Back in April 2024, retail investors in Bidstack were left blindsided when the in-game advertising platform suddenly plunged into administration. To their astonishment, the firm’s core assets were almost immediately bought up by its own directors – who used them to launch an identical venture under a new legal guise in a so-called ‘phoenix rescue’.
The name Bidstack was secured as a going concern. But investors were left millions of pounds out of pocket.
It’s far from a unique story. Just months earlier, former shareholders in Yorkshire’s Black Sheep Brewery cried “daylight robbery” over a remarkably similar deal that saw the stricken company placed into administration, have large chunks of its dues to creditors written off, and then get snapped up as a going concern by new owners. Same brand, same directors, but all ties to its previous incarnation legally cut.
Such is the controversial world of pre-pack administrations. One of the more complicated insolvency procedures, ‘pre-packs’ take their name from the fact that the sale of an insolvent business is often arranged or ‘pre-packaged’ before the company formally enters administration. Like standard administration, control of the business legally reverts to the administrator, who is then responsible for operational and ownership decisions – including, as in the case of pre-pack deals, completing sales to new owners.

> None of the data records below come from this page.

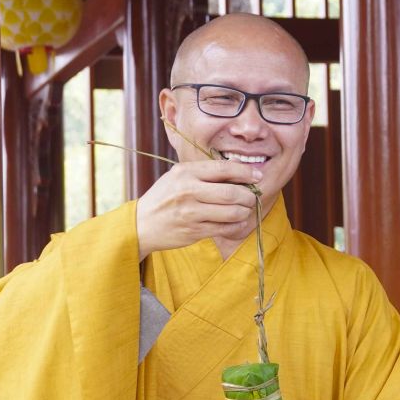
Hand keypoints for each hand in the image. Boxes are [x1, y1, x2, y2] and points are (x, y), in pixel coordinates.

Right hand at [135, 160, 263, 256]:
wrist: (142, 224)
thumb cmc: (165, 197)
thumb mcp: (179, 176)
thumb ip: (205, 172)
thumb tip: (239, 168)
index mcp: (186, 172)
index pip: (223, 169)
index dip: (245, 172)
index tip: (258, 176)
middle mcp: (188, 191)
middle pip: (231, 193)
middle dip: (248, 195)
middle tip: (252, 197)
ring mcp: (191, 213)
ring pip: (231, 212)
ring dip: (244, 211)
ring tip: (245, 209)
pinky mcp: (194, 231)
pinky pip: (224, 228)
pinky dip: (236, 225)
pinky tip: (237, 221)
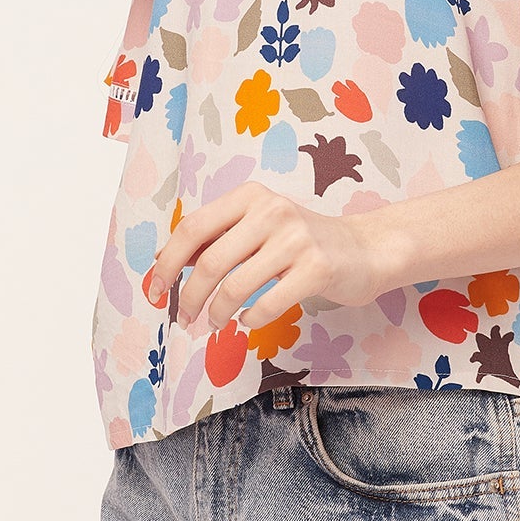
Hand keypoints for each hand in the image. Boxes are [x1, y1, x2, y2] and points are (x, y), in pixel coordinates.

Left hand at [146, 185, 387, 332]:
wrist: (364, 249)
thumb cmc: (301, 242)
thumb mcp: (258, 227)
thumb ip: (217, 238)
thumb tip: (164, 260)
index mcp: (251, 196)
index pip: (194, 227)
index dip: (168, 262)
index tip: (155, 290)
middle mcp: (272, 210)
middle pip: (210, 261)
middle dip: (189, 297)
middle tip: (183, 319)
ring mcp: (296, 239)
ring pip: (235, 286)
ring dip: (217, 314)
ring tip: (215, 324)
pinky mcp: (317, 269)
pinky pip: (267, 304)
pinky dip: (250, 319)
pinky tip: (249, 320)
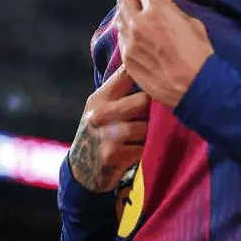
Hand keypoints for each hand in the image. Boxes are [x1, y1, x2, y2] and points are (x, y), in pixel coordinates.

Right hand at [68, 65, 149, 192]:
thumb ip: (120, 91)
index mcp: (99, 98)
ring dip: (150, 132)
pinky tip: (136, 150)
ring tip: (142, 135)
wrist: (83, 170)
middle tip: (152, 114)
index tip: (157, 76)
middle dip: (152, 109)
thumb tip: (152, 69)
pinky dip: (146, 149)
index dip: (144, 73)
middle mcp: (100, 114)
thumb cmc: (100, 132)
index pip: (126, 74)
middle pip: (144, 100)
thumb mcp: (100, 108)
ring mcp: (108, 136)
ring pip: (148, 126)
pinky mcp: (115, 156)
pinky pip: (145, 147)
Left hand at [114, 0, 213, 108]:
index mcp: (158, 10)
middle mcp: (139, 23)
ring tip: (140, 26)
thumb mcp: (193, 23)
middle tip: (144, 9)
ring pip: (119, 20)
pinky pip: (122, 41)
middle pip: (124, 0)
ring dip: (128, 19)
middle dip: (135, 1)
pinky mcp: (127, 59)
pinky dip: (129, 38)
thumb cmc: (199, 55)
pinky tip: (141, 44)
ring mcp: (130, 42)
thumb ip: (173, 8)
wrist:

Because the sales are pre-arranged, pre-packs allow businesses to quickly ‘rise from the flames’ of insolvency – hence their nickname ‘phoenix rescues’. But the controversy stems from the fact that, as per insolvency law, the company doesn’t have to be sold as the same legal entity. The insolvent business can in effect be liquidated, and its assets – including premises, stock, brand – bought up to continue trading as a new entity, often by former directors, owners or major shareholders.
As in the case of Bidstack, Black Sheep and countless other businesses, the liquidation of the former company leaves creditors scrabbling for a share of remaining assets/sale proceeds, sometimes at a knock-down price. In the hierarchy of creditors, it is often small investors and shareholders who are left out of pocket. The ‘new’ owners, meanwhile, are free to trade without the encumbrance of previous debts.
Advocates of pre-pack administration argue that without the option for such expedited rescue processes, many more businesses facing insolvency would end up going under, leading to mass redundancies and harming the wider economy. Critics argue that it amounts to a loophole for owners to escape their debt obligations at the expense of creditors, especially smaller and unsecured creditors.
The case can be made for both sides. Here’s a summary of the pros and cons of pre-pack administration.
Pros of Pre-Pack Administration
- Speed: Having a sale pre-arranged means the process is swift, minimising the disruption to the business.
- Business Continuity: One of the primary advantages of pre-pack administration is the preservation of the business as a going concern. This means maintaining brand value and customer relationships, helping to preserve valuable assets.
- Job Retention: Another key benefit of continuity is that it helps to safeguard employment.
- Maximising Returns: While some creditors feel they miss out in some pre-pack deals, the flipside of the argument is that the quick sale of a viable business can achieve a higher price than if the business were to suffer disruption and reputational damage during a drawn-out insolvency process. This can result in a better return for creditors.
Cons of Pre-Pack Administration
- Lack of Transparency: A key criticism of pre-packs is the lack of transparency for creditors. Agreeing a sale before the administrator is appointed can leave creditors with limited opportunity to scrutinise the deal or propose alternatives. New rules introduced in 2021 were intended to boost transparency by requiring administrators to obtain an independent ‘qualifying report’ before any deal is agreed. But as noted above, grievances from creditors still occur.
- Potential for Abuse: Particularly in cases where existing owners/directors buy a business’s assets but choose to continue it as a new legal entity, critics argue that pre-packs can be used to unfairly benefit connected parties at the expense of creditors.
- Damage to Reputation: This perception of pre-packs being used as tools for rescuing failing businesses for the benefit of insiders can damage the reputation of the company and its brand.